KPK menetapkan Menteri Kelautan dan Perikanan Edhy Prabowo sebagai tersangka kasus suap. Ia diduga menerima miliaran rupiah terkait dengan pengurusan ekspor benih lobster.
Indonesia Corruption Watch (ICW) mengapresiasi kinerja KPK yang berhasil meringkus dugaan patgulipat Edhy Prabowo. Namun, ICW menggarisbawahi bahwa proses hukum ini bukan berarti dapat diartikan kondisi KPK masih seperti sedia kala.
“Sebab, sejak berlakunya UU 19/2019 praktis penindakan KPK menurun drastis. Selain karena adanya ketidaksamaan visi di antara Pimpinan KPK, hal lain juga terkait proses penindakan yang semakin melambat karena adanya Dewan Pengawas,” kata peneliti ICW Kurnia Ramadhana dalam keterangannya, Kamis (26/11).
Selain itu, ICW juga mengingatkan kepada KPK bahwa pekerjaan belum usai. KPK disebut jangan terlalu euforia atas penangkapan itu.
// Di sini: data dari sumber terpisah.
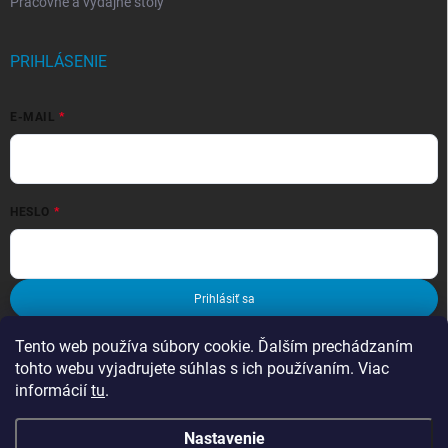
Pracovné a výdajné stoly
PRIHLÁSENIE
E-MAIL
HESLO
Prihlásiť sa
Nová registrácia
Zabudnuté heslo
Tento web používa súbory cookie. Ďalším prechádzaním
tohto webu vyjadrujete súhlas s ich používaním. Viac
informácií
tu
.
Nastavenie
Sebab masih ada buronan kasus korupsi lain yang belum berhasil ditangkap, salah satunya mantan Caleg PDIP Harun Masiku. Harun Masiku tercatat sudah 10 bulan buron.
“Dalam konteks ini ICW pun mempertanyakan: Kenapa aktor selevel Menteri dapat ditangkap KPK, sedangkan Harun Masiku tidak? ICW meyakini faktor yang melatarbelakangi hal tersebut adalah keengganan dari Deputi Penindakan untuk mengevaluasi Tim Satuan Tugas,” kata Kurnia.
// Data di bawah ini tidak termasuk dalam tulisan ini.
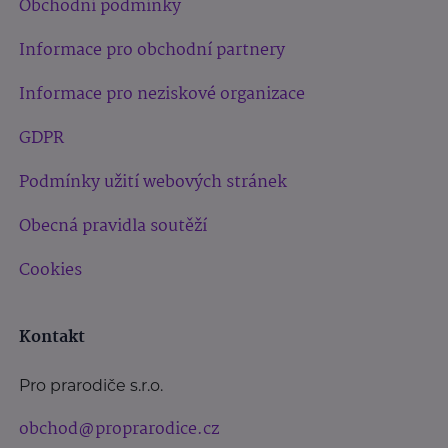
Obchodní podmínky
Informace pro obchodní partnery
Informace pro neziskové organizace
GDPR
Podmínky užití webových stránek
Obecná pravidla soutěží
Cookies
Kontakt
Pro prarodiče s.r.o.
obchod@proprarodice.cz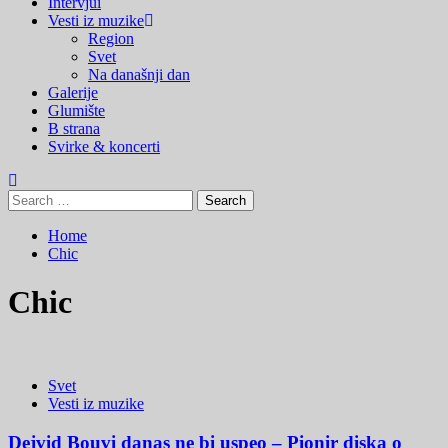
Menu
Intervjui
Vesti iz muzike
Region
Svet
Na današnji dan
Galerije
Glumište
B strana
Svirke & koncerti
Search
for:
Home
Chic
Chic
Svet
Vesti iz muzike
Dejvid Bouvi danas ne bi uspeo – Pionir diska o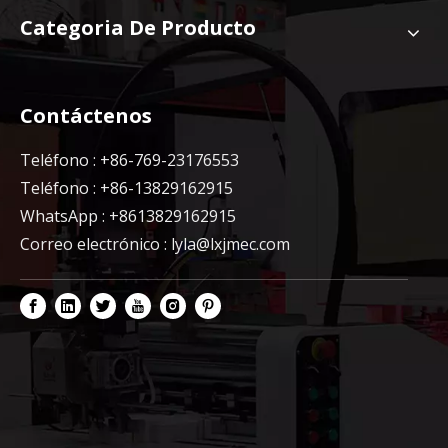
Categoria De Producto
Contáctenos
Teléfono : +86-769-23176553
Teléfono : +86-13829162915
WhatsApp : +8613829162915
Correo electrónico :
lyla@lxjmec.com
Terkait dengan Tim Satuan Tugas atau satgas yang menangani kasus Harun Masiku, Kurnia mengatakan lebih baik dibubarkan saja. Lalu diganti dengan satgas yang sudah terbukti bisa menangkap sejumlah buron seperti eks Sekretaris MA Nurhadi.
Diketahui satgas tersebut, salah satunya terdapat sosok Penyidik Senior KPK Novel Baswedan. Novel pun menjadi salah satu kasatgas dalam penangkapan Edhy Prabowo.
“Tak hanya buronan, tim tersebut juga turut meringkus Edhy Prabowo. Jika ini tidak kunjung dilakukan, maka patut diduga ada pihak-pihak di internal KPK yang berkeinginan melindungi Harun Masiku,” pungkasnya.